*Directions for this task*. Until you reach the line containing "# Registrar órdenes", reproduce each line of the listing exactly, please, and include that line as well.

*Dataset excerpts*.
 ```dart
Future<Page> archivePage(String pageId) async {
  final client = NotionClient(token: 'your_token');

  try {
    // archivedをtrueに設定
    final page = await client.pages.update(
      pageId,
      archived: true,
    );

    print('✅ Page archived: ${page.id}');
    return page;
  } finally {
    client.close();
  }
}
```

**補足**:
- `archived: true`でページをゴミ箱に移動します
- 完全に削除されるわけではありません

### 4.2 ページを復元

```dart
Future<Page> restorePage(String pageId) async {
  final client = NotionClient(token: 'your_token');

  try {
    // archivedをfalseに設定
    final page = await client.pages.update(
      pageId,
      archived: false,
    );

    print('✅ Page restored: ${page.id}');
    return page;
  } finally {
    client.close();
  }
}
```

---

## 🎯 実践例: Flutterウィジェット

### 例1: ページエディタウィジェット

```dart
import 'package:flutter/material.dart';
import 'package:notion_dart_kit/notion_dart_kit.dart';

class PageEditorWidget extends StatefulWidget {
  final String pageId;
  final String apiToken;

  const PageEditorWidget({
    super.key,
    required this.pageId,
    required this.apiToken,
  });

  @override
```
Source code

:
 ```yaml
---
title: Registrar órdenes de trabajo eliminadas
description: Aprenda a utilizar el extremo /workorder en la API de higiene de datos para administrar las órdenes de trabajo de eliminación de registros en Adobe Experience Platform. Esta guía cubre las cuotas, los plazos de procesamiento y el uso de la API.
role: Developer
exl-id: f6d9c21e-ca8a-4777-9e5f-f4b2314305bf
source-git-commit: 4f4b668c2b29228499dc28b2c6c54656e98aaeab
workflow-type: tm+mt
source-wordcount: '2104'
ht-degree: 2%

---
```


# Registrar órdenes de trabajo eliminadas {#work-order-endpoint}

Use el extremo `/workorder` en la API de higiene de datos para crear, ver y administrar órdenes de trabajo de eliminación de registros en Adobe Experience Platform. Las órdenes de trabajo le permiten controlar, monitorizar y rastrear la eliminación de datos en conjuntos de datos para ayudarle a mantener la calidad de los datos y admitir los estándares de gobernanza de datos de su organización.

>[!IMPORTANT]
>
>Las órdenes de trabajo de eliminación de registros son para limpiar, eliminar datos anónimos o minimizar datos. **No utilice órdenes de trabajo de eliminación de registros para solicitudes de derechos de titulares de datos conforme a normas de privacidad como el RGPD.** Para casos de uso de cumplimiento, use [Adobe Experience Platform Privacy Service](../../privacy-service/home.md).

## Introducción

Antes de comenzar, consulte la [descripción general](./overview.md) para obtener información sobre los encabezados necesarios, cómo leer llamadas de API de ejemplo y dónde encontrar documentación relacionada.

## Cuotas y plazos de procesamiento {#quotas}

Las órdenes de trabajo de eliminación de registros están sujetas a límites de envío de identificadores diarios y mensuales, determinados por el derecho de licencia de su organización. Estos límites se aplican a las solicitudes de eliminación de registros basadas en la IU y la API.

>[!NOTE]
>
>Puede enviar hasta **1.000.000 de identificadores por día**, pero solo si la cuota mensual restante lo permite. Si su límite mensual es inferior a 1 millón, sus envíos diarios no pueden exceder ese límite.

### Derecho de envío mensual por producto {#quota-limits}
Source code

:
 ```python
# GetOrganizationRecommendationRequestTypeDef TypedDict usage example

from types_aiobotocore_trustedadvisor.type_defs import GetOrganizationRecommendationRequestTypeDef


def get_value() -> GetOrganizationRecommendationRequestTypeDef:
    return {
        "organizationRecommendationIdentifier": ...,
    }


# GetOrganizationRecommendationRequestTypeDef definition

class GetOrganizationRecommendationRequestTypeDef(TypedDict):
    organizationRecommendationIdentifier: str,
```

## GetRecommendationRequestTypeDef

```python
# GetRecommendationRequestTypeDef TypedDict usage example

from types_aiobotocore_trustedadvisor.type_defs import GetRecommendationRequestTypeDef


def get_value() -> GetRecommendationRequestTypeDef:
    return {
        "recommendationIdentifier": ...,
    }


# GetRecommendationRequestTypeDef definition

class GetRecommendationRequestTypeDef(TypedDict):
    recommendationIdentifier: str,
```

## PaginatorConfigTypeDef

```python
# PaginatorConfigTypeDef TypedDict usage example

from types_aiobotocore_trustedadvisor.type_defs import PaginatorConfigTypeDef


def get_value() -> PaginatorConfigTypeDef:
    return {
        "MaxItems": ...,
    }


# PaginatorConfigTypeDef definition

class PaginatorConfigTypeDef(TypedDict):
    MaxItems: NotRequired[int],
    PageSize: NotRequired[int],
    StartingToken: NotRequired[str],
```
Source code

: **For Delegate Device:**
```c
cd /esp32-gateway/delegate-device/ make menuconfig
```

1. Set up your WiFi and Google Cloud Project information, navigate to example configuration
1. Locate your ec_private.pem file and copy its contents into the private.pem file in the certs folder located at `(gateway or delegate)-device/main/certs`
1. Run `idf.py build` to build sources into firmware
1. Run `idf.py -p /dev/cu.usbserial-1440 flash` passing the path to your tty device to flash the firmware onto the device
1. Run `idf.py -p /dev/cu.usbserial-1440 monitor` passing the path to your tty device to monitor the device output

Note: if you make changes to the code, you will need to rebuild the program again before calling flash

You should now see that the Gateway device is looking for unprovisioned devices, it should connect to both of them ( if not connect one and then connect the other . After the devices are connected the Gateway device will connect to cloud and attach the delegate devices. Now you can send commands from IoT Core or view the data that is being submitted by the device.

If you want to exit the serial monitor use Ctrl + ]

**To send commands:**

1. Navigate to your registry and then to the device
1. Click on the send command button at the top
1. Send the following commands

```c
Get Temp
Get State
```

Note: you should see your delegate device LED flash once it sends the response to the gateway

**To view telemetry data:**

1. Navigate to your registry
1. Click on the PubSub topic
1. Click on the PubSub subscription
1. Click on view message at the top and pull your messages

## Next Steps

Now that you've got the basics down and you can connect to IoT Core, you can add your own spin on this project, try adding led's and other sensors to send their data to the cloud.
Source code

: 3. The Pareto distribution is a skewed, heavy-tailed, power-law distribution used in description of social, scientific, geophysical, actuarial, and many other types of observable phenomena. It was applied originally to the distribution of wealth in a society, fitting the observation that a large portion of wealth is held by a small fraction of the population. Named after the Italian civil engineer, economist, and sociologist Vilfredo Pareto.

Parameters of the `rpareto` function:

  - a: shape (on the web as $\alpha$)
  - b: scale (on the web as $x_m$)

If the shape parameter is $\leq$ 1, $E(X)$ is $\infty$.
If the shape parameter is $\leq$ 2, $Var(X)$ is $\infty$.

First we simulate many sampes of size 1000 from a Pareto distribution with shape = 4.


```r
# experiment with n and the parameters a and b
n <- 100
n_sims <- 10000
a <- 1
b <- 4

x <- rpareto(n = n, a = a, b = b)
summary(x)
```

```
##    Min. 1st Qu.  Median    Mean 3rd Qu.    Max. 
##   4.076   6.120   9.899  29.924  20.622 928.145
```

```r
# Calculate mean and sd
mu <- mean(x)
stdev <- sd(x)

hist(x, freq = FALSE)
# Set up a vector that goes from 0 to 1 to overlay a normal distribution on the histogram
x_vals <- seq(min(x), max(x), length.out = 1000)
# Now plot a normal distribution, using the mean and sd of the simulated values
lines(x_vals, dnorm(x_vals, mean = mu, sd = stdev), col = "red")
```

*Output for this exercise*.
 ```dart
Future<Page> archivePage(String pageId) async {
  final client = NotionClient(token: 'your_token');

  try {
    // archivedをtrueに設定
    final page = await client.pages.update(
      pageId,
      archived: true,
    );

    print('✅ Page archived: ${page.id}');
    return page;
  } finally {
    client.close();
  }
}
```

**補足**:
- `archived: true`でページをゴミ箱に移動します
- 完全に削除されるわけではありません

### 4.2 ページを復元

```dart
Future<Page> restorePage(String pageId) async {
  final client = NotionClient(token: 'your_token');

  try {
    // archivedをfalseに設定
    final page = await client.pages.update(
      pageId,
      archived: false,
    );

    print('✅ Page restored: ${page.id}');
    return page;
  } finally {
    client.close();
  }
}
```

---

## 🎯 実践例: Flutterウィジェット

### 例1: ページエディタウィジェット

```dart
import 'package:flutter/material.dart';
import 'package:notion_dart_kit/notion_dart_kit.dart';

class PageEditorWidget extends StatefulWidget {
  final String pageId;
  final String apiToken;

  const PageEditorWidget({
    super.key,
    required this.pageId,
    required this.apiToken,
  });

  @override
```
Source code

:
 ```yaml
---
title: Registrar órdenes de trabajo eliminadas
description: Aprenda a utilizar el extremo /workorder en la API de higiene de datos para administrar las órdenes de trabajo de eliminación de registros en Adobe Experience Platform. Esta guía cubre las cuotas, los plazos de procesamiento y el uso de la API.
role: Developer
exl-id: f6d9c21e-ca8a-4777-9e5f-f4b2314305bf
source-git-commit: 4f4b668c2b29228499dc28b2c6c54656e98aaeab
workflow-type: tm+mt
source-wordcount: '2104'
ht-degree: 2%

---
```


# Registrar órdenes de trabajo eliminadas {#work-order-endpoint}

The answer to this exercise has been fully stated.